Rates of treatment-emergent adverse events were similar across the three treatment groups, said Khurana. A combined analysis of both trials showed that intraocular inflammation (all grades) occurred more often with abicipar pegol (15% versus <1%). Most cases of inflammation were mild or moderate in severity.
Khurana said follow-up in both trials will continue to 104 weeks.
The faricimab study was supported by Roche/Genentech.

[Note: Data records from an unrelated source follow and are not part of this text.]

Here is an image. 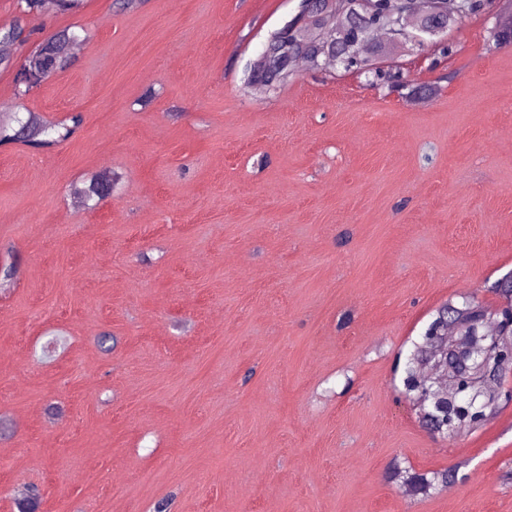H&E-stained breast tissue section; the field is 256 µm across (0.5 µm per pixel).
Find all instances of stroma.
<instances>
[{
  "label": "stroma",
  "instance_id": "1",
  "mask_svg": "<svg viewBox=\"0 0 512 512\" xmlns=\"http://www.w3.org/2000/svg\"><path fill=\"white\" fill-rule=\"evenodd\" d=\"M300 0H85L67 70L0 111L79 112L0 145V512H512V402L422 426L397 365L436 309L512 271V44L503 0L451 50L394 44L421 90L299 63L247 74ZM111 197L82 204L91 177ZM447 486L407 496L410 474ZM27 114L25 119L17 116L8 120L0 119V145L21 142L37 149L51 148L70 139L83 123V115L79 112L68 113L53 121L44 120L34 112ZM28 120L32 132L23 135L20 129ZM112 193V172H102L90 180L88 186L82 191L81 200L94 197L105 199Z\"/></svg>",
  "mask_w": 512,
  "mask_h": 512
}]
</instances>
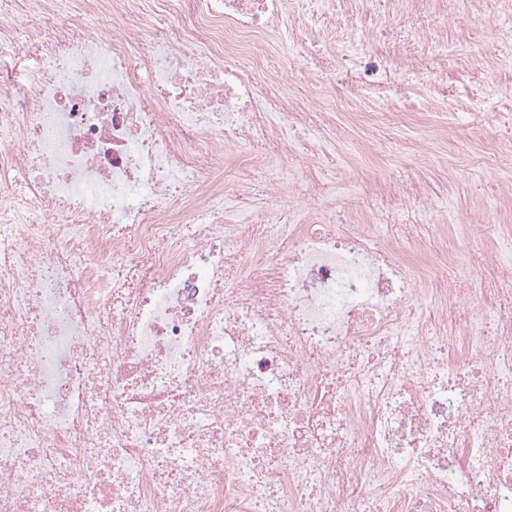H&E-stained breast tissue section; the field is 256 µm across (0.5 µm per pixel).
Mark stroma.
<instances>
[{
    "mask_svg": "<svg viewBox=\"0 0 512 512\" xmlns=\"http://www.w3.org/2000/svg\"><path fill=\"white\" fill-rule=\"evenodd\" d=\"M374 22L388 30L387 45L408 46L391 15L380 13ZM411 49L433 74L447 73L448 97L455 104L470 106L488 88L494 91L493 99L486 110L464 120L424 105L408 109L371 134L377 141L371 156L357 152L359 141L369 135L366 130L337 115L336 165L324 172L336 184L337 212L377 211L386 206V198L358 192L361 174L370 170L384 173L396 189L414 181L422 184L428 209L413 213L418 223L444 224L450 215L462 212L486 224L512 225V197L498 192L499 186L512 180V169L487 159L489 143L512 140V65L500 72L477 71L458 60L446 62L441 47L429 41ZM274 66L289 93L309 106L310 126H320L319 115L339 96L344 73L319 71L309 82H295L296 63L286 49Z\"/></svg>",
    "mask_w": 512,
    "mask_h": 512,
    "instance_id": "1",
    "label": "stroma"
}]
</instances>
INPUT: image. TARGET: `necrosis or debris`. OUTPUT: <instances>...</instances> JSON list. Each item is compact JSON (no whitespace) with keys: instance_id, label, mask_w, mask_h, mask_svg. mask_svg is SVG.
<instances>
[{"instance_id":"1","label":"necrosis or debris","mask_w":512,"mask_h":512,"mask_svg":"<svg viewBox=\"0 0 512 512\" xmlns=\"http://www.w3.org/2000/svg\"><path fill=\"white\" fill-rule=\"evenodd\" d=\"M456 2L0 0V512H512V262L471 216L337 223L335 155L267 119L307 126L282 48L301 81L345 57L411 81L337 17L388 4L422 37ZM468 2L501 43L457 55L512 60V0ZM376 87L324 127L381 124ZM285 153L293 219L236 221Z\"/></svg>"}]
</instances>
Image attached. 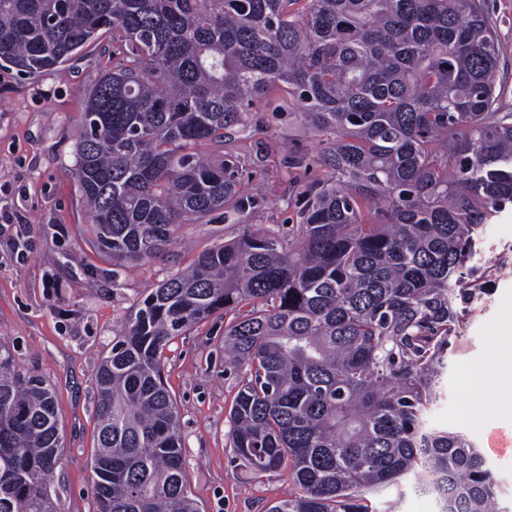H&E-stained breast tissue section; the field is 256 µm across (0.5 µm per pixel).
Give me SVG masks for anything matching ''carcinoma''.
Listing matches in <instances>:
<instances>
[{
	"label": "carcinoma",
	"instance_id": "obj_1",
	"mask_svg": "<svg viewBox=\"0 0 512 512\" xmlns=\"http://www.w3.org/2000/svg\"><path fill=\"white\" fill-rule=\"evenodd\" d=\"M486 0H0V57L39 76L112 34L74 174L90 244L153 262L184 224L249 202L224 152L256 103L288 92L326 168L298 235L205 249L137 304L95 381V512H197L164 349L214 314L248 381L234 460L287 468L267 512H373L413 475L440 512H501L465 436L428 430L473 233L512 203V112L495 109ZM217 152L206 157L200 148ZM248 305L250 310L239 313ZM55 392L0 350V512H60Z\"/></svg>",
	"mask_w": 512,
	"mask_h": 512
}]
</instances>
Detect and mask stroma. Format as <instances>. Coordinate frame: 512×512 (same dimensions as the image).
I'll use <instances>...</instances> for the list:
<instances>
[{"label": "stroma", "instance_id": "35a3bbf8", "mask_svg": "<svg viewBox=\"0 0 512 512\" xmlns=\"http://www.w3.org/2000/svg\"><path fill=\"white\" fill-rule=\"evenodd\" d=\"M487 2L497 32L496 87L512 112V0ZM111 67L108 37L37 78L0 60V224L11 226L0 235V343L21 371L55 388L65 452L53 485L62 512L93 510L88 462L97 446L95 373L136 304L199 252L240 237L247 226L294 239L304 185L324 173L316 166L300 178L289 167L291 157L310 151L316 140L288 109L287 94L276 92L234 135L237 153L247 158L239 190L253 207L184 225L164 257L113 272L111 260L86 242L91 214L73 174L85 93ZM466 272L481 288L455 301L460 329L449 339L441 397L426 419L431 428L466 435L482 451L499 506L512 512V452L486 448L488 433L504 423L477 411L495 389L464 383L506 346L499 325L512 300V204L479 230ZM226 322L217 315L170 344L164 377L179 413L187 489L199 512H265L296 487L287 471L256 474L234 460L229 413L245 372L224 355ZM369 499L375 512L439 510L436 495L416 491L410 477Z\"/></svg>", "mask_w": 512, "mask_h": 512}]
</instances>
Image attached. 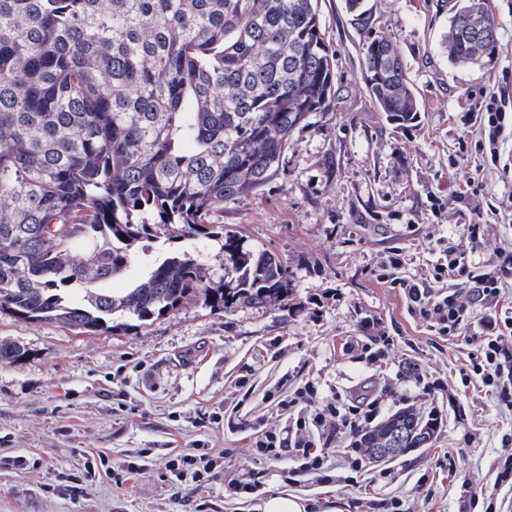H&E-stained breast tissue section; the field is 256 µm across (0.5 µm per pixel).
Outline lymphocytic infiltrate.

Khanani disclosed relationships with Aerpio, Allergan, Clearside Biomedical, Genentech, Novartis, Ophthotech, Opthea, Oxurion, Verana Health, Alimera, Notal Vision, Oxurion, Polyphotonix, Recens Medical, Roche, and Santen.
The abicipar pegol studies were supported by Allergan.
Khurana disclosed relationships with Allergan, Clearside Biomedical, Genentech, Google, Regeneron, and Santen.